You would think that as much as we travel, we would know to collect all of our things when leaving a hotel room. Alas, we forgot an article of clothing recently and called the hotel to have it sent. The front desk said that housekeeping would package the item and send it out right away. Well, after three weeks passed, we called again and were assured the issue was nearly solved. It took some time, but eventually a box arrived with the clothing in question. The clothes had been wrapped and carefully placed in a box, with tissue between the folds with the art and style of a Tiffany's gift. The package must have at some point been passed to another person, though, because the box that had been so carefully wrapped was then crammed into a FedEx box with an incorrect address (kudos to FedEx for getting it delivered). This example shows a clear divergence in customer service among different groups within the hotel in question.
Banking is also a service industry and most have experienced similar breakdowns between departments at one point or another. Oftentimes, one department has initiated a customer interaction with loving care, only to have another group in the chain drop the ball. Unfortunately for the bank, we all know which part of the interaction the customer will remember.
Along these lines, bank branches are changing dramatically in structure as they see a continuing decline in traffic.
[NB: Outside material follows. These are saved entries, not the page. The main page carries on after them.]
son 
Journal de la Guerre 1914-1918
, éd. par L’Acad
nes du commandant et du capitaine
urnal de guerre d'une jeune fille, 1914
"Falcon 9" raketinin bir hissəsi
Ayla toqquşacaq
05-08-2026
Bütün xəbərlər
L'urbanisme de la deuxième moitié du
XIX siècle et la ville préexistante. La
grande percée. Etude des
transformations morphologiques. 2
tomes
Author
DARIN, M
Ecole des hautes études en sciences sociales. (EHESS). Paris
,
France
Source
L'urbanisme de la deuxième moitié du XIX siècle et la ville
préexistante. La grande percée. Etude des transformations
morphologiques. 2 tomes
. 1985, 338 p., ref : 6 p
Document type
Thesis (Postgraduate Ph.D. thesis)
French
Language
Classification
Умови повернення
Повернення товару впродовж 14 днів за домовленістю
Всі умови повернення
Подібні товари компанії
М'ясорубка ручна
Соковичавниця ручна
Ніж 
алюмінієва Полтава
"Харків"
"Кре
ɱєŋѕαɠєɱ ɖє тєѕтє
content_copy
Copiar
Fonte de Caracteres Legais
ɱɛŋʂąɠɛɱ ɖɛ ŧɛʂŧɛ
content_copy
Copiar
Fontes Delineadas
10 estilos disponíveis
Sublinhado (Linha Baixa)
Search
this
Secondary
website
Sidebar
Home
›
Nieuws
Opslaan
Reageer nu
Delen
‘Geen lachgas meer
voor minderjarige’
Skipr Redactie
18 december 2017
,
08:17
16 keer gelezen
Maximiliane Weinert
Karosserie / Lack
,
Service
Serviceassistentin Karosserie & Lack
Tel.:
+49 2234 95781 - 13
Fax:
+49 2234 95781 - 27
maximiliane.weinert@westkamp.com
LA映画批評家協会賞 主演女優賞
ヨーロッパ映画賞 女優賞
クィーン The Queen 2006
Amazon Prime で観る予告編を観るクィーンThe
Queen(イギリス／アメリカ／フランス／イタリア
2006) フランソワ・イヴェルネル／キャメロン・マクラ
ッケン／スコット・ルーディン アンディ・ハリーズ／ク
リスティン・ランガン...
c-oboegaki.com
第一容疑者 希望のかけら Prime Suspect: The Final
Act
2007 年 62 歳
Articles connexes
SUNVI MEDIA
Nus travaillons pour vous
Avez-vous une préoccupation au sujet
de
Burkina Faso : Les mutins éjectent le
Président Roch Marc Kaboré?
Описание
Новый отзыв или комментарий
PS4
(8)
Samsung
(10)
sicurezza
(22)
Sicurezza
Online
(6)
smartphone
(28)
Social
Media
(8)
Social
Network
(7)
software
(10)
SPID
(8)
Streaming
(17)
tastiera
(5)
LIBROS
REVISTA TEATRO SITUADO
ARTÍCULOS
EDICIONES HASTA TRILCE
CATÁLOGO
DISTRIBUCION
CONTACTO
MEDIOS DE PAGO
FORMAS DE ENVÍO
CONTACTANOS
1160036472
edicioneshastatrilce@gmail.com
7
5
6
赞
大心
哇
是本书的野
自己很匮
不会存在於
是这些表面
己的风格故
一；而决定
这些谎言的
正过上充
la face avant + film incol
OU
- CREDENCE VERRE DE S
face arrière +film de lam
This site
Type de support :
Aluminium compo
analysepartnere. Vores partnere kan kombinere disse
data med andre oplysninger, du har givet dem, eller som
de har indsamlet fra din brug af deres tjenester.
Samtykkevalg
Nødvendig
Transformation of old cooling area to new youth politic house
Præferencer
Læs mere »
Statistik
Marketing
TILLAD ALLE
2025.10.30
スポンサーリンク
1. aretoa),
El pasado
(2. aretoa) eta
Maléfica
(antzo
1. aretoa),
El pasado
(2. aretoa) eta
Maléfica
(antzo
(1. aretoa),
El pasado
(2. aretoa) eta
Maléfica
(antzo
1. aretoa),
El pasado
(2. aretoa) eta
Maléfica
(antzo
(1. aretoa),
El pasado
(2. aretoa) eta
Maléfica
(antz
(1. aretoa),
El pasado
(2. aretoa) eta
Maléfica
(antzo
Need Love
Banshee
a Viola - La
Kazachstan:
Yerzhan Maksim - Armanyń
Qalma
As such, in the future it is even more likely that there will be greater challenges in providing cohesive quality service to customers. It will be difficult for one person to carry out complex processes from start to finish, so quality may suffer. The ability to provide coordinated quality service will only become more important.
This issue is reflected in a Feb. study by a collection of banking and media groups. They estimated full-service banks would lose 35% of their market share by 2020 - that's only 6Ys from now. They point out that adopters of mobile banking services report a 39% drop in monthly branch visits and many have also moved their transactional activities online. This includes viewing balances, account transactions, transfers between accounts, bill payment and statements. Certainly banks won't cry very much if expensive but basic customer interactions mostly move to a self-service channel, but over time it may weaken customer loyalty. Right now, studies show around 90% of consumers still prefer face-to-face advice when it comes to more complex products and that is good because these are also the areas where banks can provide services that generate more income for the bank.
The same study also asked financial institution customers to prioritize how their primary bank should invest in services. The top priority was online banking (43% it felt was most important), followed by branches (38%), ATMs (21%), mobile banking (20%), call centers (12%) and social media (7%).
As you ponder this data this morning, we note that most visions of the future bank branch network include bright lights, smaller branches and highly automated machines with remote advisory specialists and limited on-site staff. That could make sense to control expense loads and balance lower foot traffic, but larger banks are also hedging their bet with full service hubs (centers of sales and service and serve as the flagship of the bank's brand), so community bankers should monitor these too.
No matter how things eventually end up, the industry is changing alongside shifting customer behavior, so coordination between delivery channels will remain very important for banks to ensure execution and quality service are maintained. For success, remind your team to respond quickly and thoroughly to any bell a customer may ring, regardless of the delivery channel.